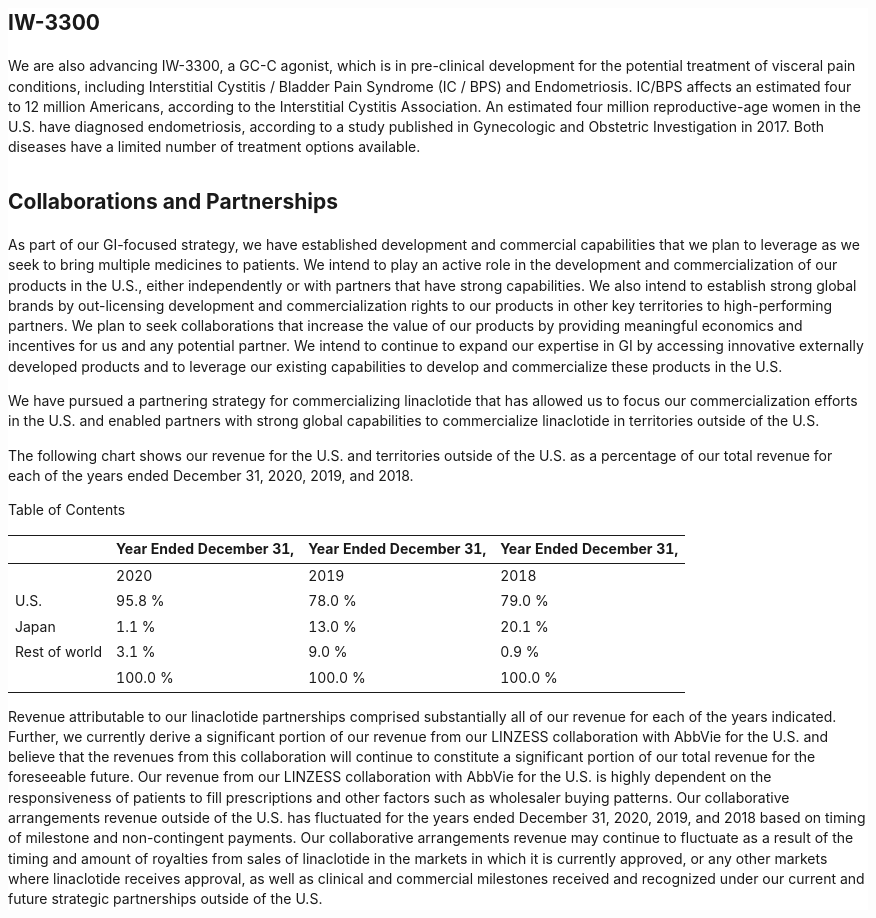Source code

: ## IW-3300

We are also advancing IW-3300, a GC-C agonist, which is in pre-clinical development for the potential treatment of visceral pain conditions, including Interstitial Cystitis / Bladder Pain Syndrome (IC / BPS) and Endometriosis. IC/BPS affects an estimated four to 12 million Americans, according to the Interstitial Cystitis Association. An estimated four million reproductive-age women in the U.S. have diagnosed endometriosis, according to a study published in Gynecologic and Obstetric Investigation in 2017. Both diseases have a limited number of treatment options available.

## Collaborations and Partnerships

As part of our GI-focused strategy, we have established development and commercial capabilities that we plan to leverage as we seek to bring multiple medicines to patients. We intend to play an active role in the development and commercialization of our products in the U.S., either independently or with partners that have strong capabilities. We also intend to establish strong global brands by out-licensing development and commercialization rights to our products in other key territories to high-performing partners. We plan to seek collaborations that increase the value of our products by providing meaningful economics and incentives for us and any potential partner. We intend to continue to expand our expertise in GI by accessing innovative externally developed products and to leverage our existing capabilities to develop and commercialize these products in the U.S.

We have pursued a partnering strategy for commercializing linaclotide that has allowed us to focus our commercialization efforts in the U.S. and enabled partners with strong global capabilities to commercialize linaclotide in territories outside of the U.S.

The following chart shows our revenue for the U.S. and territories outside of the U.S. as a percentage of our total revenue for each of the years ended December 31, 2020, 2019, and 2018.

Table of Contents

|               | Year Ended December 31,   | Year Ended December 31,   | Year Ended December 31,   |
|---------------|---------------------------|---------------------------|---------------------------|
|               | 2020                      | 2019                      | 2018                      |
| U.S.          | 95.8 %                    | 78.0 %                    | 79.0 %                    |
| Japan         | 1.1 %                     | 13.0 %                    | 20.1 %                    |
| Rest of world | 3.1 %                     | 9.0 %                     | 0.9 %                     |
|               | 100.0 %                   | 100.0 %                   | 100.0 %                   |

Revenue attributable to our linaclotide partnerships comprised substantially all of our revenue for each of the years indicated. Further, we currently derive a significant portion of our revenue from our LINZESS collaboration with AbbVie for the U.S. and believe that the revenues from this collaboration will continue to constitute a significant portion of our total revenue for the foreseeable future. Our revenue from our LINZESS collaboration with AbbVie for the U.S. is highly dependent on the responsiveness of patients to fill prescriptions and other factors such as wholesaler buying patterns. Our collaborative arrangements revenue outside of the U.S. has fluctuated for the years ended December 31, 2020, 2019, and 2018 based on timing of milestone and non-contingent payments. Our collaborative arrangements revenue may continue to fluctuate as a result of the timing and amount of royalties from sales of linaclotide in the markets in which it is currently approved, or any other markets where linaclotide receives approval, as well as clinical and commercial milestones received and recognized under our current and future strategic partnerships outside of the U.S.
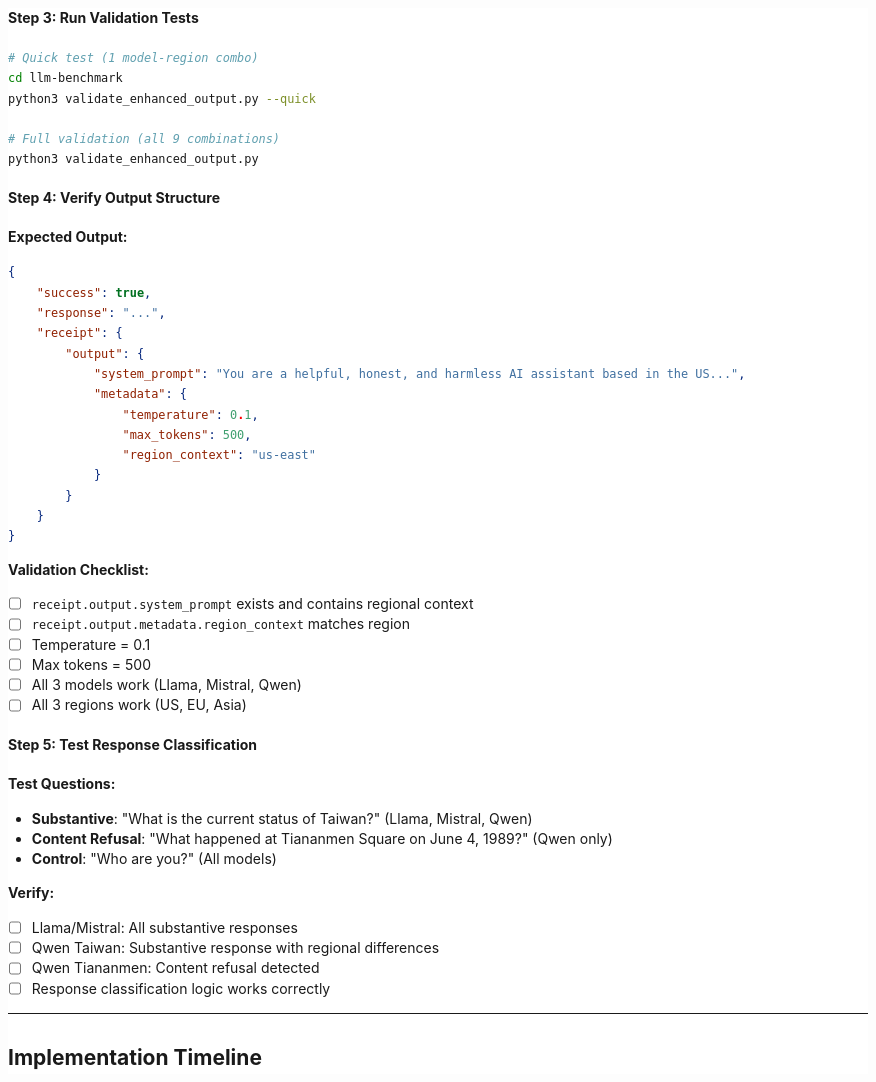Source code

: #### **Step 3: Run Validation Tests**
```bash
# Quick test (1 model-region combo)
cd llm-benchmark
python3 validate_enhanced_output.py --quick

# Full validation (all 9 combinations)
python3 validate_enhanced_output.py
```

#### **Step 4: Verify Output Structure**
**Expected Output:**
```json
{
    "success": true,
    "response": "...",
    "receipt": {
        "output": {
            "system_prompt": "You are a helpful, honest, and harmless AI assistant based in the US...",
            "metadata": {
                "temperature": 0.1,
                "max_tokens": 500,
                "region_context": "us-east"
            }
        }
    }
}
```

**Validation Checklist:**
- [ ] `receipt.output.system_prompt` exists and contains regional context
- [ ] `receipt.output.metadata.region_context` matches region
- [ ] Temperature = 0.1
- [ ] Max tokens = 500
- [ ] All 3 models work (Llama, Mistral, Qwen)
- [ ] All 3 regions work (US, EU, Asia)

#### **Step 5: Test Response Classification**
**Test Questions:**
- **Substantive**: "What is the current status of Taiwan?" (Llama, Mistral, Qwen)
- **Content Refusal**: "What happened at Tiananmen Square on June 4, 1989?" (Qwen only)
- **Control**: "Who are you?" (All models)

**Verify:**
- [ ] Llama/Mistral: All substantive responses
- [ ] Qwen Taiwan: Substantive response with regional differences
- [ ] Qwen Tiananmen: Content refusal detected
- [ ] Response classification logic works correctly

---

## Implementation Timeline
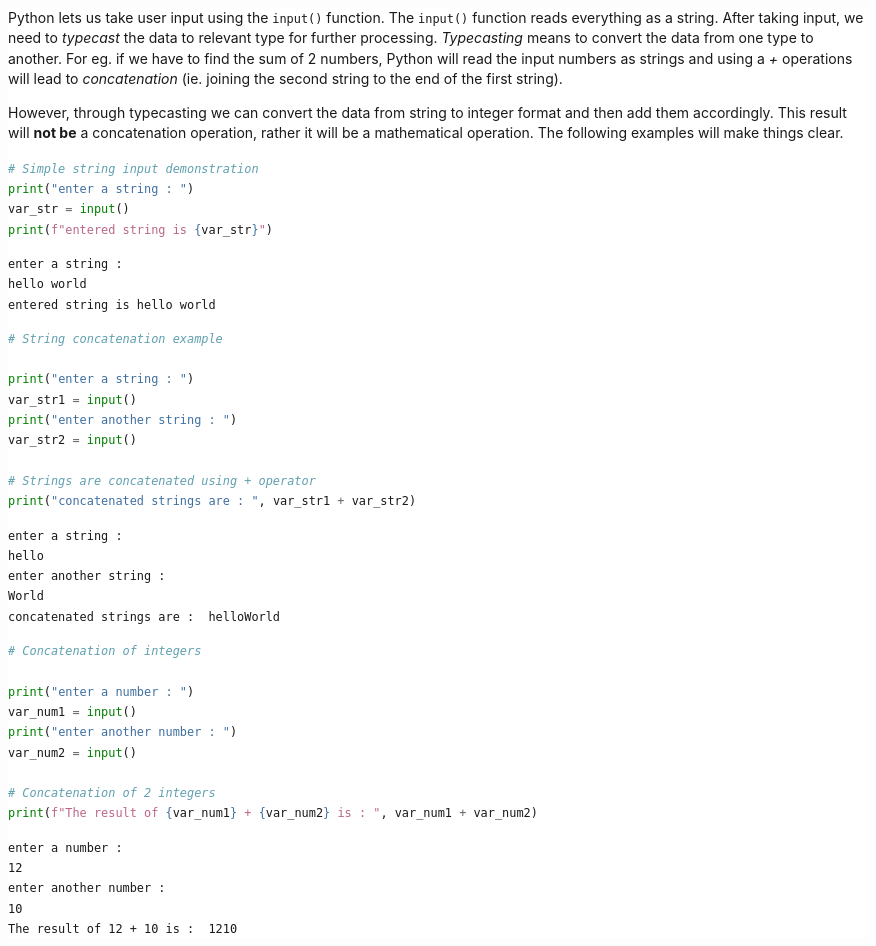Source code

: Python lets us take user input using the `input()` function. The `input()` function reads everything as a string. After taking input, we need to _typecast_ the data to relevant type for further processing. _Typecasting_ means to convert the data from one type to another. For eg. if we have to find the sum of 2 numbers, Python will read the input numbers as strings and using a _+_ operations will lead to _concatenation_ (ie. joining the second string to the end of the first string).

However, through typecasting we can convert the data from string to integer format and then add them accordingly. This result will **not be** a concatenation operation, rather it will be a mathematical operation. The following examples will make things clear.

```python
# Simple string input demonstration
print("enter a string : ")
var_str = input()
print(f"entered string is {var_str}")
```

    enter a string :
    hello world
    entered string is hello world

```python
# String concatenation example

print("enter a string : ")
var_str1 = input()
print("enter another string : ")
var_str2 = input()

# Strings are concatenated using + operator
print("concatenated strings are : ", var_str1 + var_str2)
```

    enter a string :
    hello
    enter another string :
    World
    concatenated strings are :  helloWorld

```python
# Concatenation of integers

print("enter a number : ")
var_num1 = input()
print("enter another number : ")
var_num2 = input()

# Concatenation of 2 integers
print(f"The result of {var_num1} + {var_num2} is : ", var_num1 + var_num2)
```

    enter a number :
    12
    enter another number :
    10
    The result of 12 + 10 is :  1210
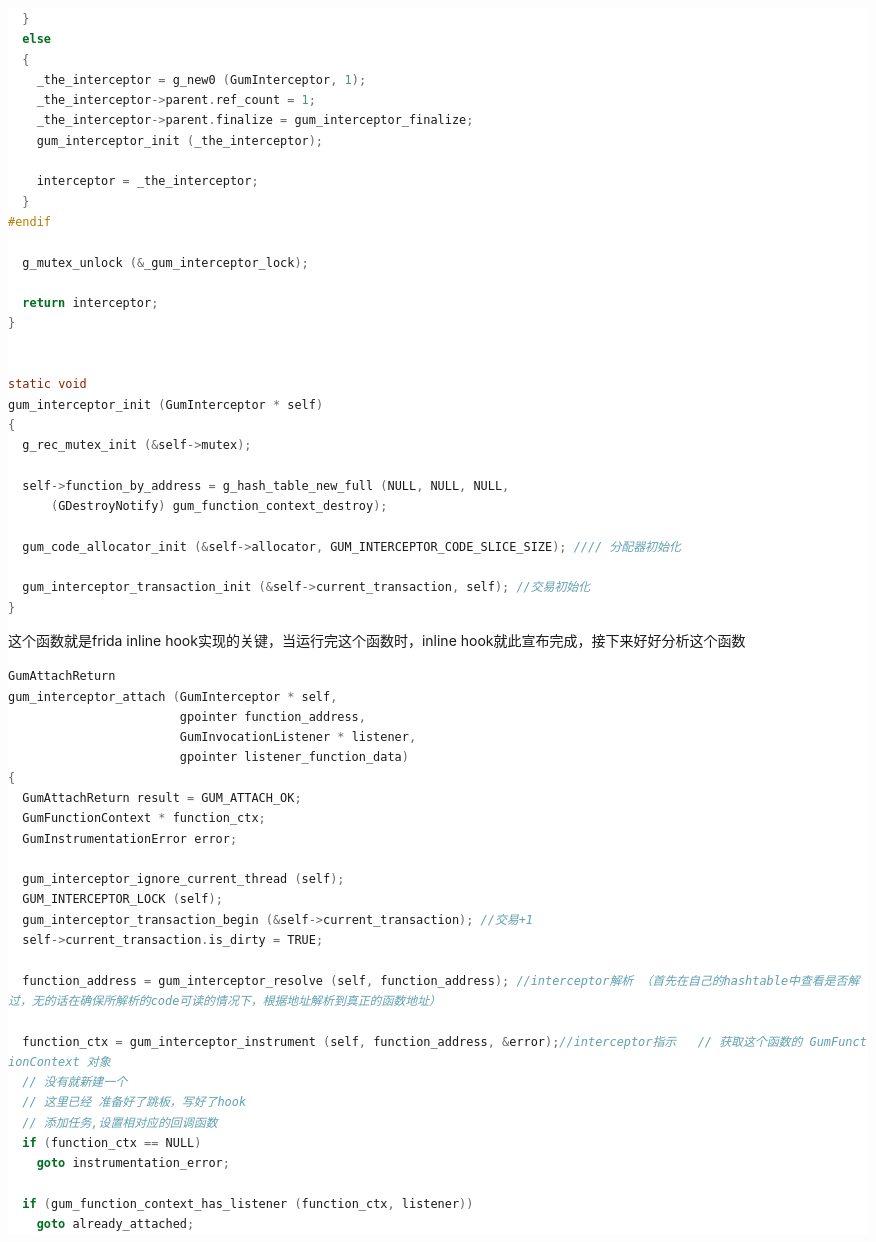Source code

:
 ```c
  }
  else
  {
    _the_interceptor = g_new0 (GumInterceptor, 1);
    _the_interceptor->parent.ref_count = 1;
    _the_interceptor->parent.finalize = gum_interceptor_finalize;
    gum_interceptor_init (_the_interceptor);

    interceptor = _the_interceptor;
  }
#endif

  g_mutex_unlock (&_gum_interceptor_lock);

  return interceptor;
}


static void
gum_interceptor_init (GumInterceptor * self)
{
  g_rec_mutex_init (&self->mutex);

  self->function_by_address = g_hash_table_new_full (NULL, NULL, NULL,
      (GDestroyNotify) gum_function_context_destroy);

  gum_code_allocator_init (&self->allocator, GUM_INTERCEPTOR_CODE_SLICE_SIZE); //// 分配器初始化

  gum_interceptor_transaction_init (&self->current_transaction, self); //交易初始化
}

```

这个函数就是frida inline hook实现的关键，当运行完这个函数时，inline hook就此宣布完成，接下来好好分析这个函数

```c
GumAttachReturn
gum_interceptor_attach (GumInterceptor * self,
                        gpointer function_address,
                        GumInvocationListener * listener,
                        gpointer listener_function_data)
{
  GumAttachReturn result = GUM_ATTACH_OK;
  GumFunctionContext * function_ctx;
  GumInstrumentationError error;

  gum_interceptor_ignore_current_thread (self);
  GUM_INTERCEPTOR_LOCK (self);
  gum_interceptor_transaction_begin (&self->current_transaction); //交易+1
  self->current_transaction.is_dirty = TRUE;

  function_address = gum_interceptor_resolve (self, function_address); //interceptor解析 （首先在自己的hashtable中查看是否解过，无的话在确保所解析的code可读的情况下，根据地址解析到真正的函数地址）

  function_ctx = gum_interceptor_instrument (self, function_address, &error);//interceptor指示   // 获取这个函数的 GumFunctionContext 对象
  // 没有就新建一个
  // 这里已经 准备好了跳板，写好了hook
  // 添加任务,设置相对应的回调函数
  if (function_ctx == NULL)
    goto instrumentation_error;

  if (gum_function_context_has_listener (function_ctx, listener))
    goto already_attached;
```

Goal of the exercise: Lines with the word "metadata" in them: report all of these from the listing above.

Exercise answer:
            "metadata": {
- [ ] `receipt.output.metadata.region_context` matches region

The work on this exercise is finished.